_What you will do_
**1)** In the piece on schooling in 2020, what reason does it give for saying that quality online learning can reach every nook and corner of the nation?
**2)** Please reproduce the part of the piece on schooling in 2020 from "We are already" up to and including "from their teachers.".

═════ Text block

The year 2020 was a challenging one for the teachers. We encountered some unexpected changes across all sectors.

Neha Kapil

The   pandemic disturbed almost every aspect of the school at once. It was not just the switch from classrooms to computer screens, but also a dramatic shift in the basic ideas about instruction, attendance, testing, the role of technology and the human connections that hold it all together. A year later, a recollection of the past one year shows us that some changes may last for a long time. They may be as permanent as the school education itself.

This period of change in 2020 that started from school closures leading to online classes is something that will stay etched in the history of our education system. I believe this period where online learning came to the very fore of education marks the beginning of an era where education shall be more holistic and no longer bound by the conventional boundaries.

We are already seeing some of the benefits of investing in technology with the spread of the internet. In the recent past, the availability of cheap data has greatly fuelled internet penetration in the country. This ever -increasing connectivity can make quality online learning accessible to every nook and corner of our nation. It gives us the opportunity to ensure that no matter where the students live, they still learn from their teachers.

══════════
═════ Stored data

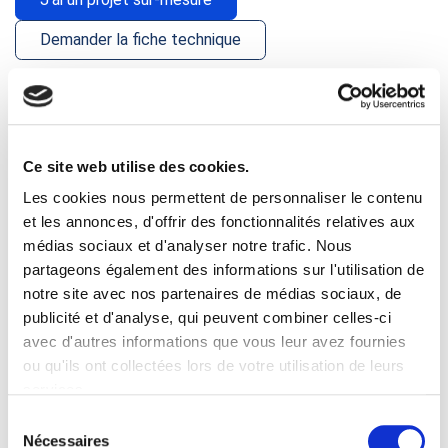
Demander la fiche technique
Produits transportés
: Cartons divers
Principe d’utilisation
: Table de mise en carton avec des
convoyeurs d’arrivée et de départ de cartons.
Ce site web utilise des cookies.
Les cookies nous permettent de personnaliser le contenu
Caractéristiques techniques
:
et les annonces, d'offrir des fonctionnalités relatives aux
Longueur 4000 mm
médias sociaux et d'analyser notre trafic. Nous
Largeur 1150 mm
partageons également des informations sur l'utilisation de
Hauteur 1100 mm
notre site avec nos partenaires de médias sociaux, de
publicité et d'analyse, qui peuvent combiner celles-ci
Ergonomie
avec d'autres informations que vous leur avez fournies
ou qu'ils ont collectées lors de votre utilisation de leurs
services.
DOMAINE
Sélection
Automobile
Nécessaires
du
SOLUTIONS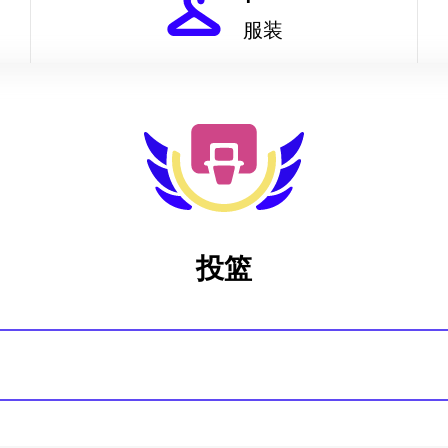
服装
投篮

══════════

_Answers by task_
**1)** Cheap data has greatly fueled internet penetration in the country, and this ever-increasing connectivity can make quality online learning accessible everywhere.

**2)**
We are already seeing some of the benefits of investing in technology with the spread of the internet. In the recent past, the availability of cheap data has greatly fuelled internet penetration in the country. This ever -increasing connectivity can make quality online learning accessible to every nook and corner of our nation. It gives us the opportunity to ensure that no matter where the students live, they still learn from their teachers.